A note if you are not aware: Julia 1.0 means that the API is stable but not that all ‘end-user-amenities’ (e.g. debugger) have been implemented yet or that Juno (current ‘standard IDE’) is (fully) aware of Julia 1.0. The release is very fresh and it will take time (weeks) until packages have settled/updated. Lastly, some code (i.e. LinearAlgebra, Statistics) has been ‘outsourced’ to stdlib and needs to be loaded explicitly (e.g. using LinearAlgebra). It might be a good idea to put these statements into the ~/.julia/config/startup.jl file.
Hope it works (and you have fun with this great new release)!
Thanks for your advice! My environment is macOS 10.13.6, and I installed julia from binary files. They are at /Applications/Julia-1.0.app. I deleted all symlinks and julia related files but v1.0 doesn’t works for same error. v0.6.4 works.
I can’t understand why julia try to find /usr/local/bin/../lib/julia/sys.dylib. There’s nothing.
The following is what works for me on OS X 10.11 (an older version). You install v1.0, the Mac binary package from the official download page, and then create a symbolic link in a directory on your $PATH. For example:
cd /usr/bin
sudo ln -s /Applications/Julia-1.0.app/Contents/Resources/julia/bin/julia
Brew-cask’s formula already links julia to /usr/local/bin, if I understand correctly. So I would not recommend the sudo ln to /usr/bin (not a good location for that symlink anyway)
The problem seems to be finding a dylib. Could you run the following in a terminal and report the output:
As an example: I have several Julia programs installed from .dmg and also master from source; then manually created softlinks under ‘/usr/local/bin/[julia05|julia06|julia07]’ to choose which version to use. Works fine, maybe a solution for you?

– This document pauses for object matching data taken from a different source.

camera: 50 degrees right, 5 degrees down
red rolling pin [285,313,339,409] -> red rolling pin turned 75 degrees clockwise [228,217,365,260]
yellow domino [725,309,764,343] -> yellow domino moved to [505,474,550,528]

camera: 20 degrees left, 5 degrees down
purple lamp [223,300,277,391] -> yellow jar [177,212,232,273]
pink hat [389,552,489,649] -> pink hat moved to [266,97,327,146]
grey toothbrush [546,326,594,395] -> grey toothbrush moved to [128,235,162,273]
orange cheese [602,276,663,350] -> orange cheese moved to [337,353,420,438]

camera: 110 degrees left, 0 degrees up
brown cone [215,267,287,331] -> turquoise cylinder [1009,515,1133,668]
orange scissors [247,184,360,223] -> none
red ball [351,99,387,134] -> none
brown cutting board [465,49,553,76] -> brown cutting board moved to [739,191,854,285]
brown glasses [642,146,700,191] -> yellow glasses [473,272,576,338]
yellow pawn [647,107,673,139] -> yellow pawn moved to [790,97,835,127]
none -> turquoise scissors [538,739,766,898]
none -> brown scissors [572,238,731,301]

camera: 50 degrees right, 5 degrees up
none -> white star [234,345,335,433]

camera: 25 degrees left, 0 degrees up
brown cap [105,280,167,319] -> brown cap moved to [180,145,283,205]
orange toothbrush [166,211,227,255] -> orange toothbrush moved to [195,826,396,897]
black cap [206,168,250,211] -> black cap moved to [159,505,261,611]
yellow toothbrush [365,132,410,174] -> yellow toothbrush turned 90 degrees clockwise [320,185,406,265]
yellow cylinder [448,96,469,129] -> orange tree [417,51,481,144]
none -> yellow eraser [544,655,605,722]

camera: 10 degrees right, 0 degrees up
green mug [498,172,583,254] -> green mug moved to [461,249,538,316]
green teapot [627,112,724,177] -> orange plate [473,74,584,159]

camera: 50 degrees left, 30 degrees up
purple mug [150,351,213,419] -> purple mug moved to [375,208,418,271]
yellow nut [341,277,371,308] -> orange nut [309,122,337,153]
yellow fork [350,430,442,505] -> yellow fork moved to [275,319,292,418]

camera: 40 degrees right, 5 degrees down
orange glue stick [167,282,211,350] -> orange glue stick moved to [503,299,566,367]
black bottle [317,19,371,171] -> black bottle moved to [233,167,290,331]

While I use homebrew (but not cask), I mostly use it for small utilities or low-level stuff, e.g. tree, gcc, tmux, etc. Homebrew and the recipes are not without faults. [Edit] This said, under https://julialang.org/downloads/platform.html the brew cask install julia command is given, thus it should work (but sorry, I don’t know cask and cannot help here).
In any case the title should be changed to mention homebrew/cask (if this is possible).
If I set $JULIA_BINDIR to where my binary sits, I see your error message. Do you see anything set if you
echo $JULIA_BINDIR
If so, try unset JULIA_BINDIR; julia. If that works, then it’s just a matter of finding where in your shell startup scripts you’re setting JULIA_BINDIR, and deleting that.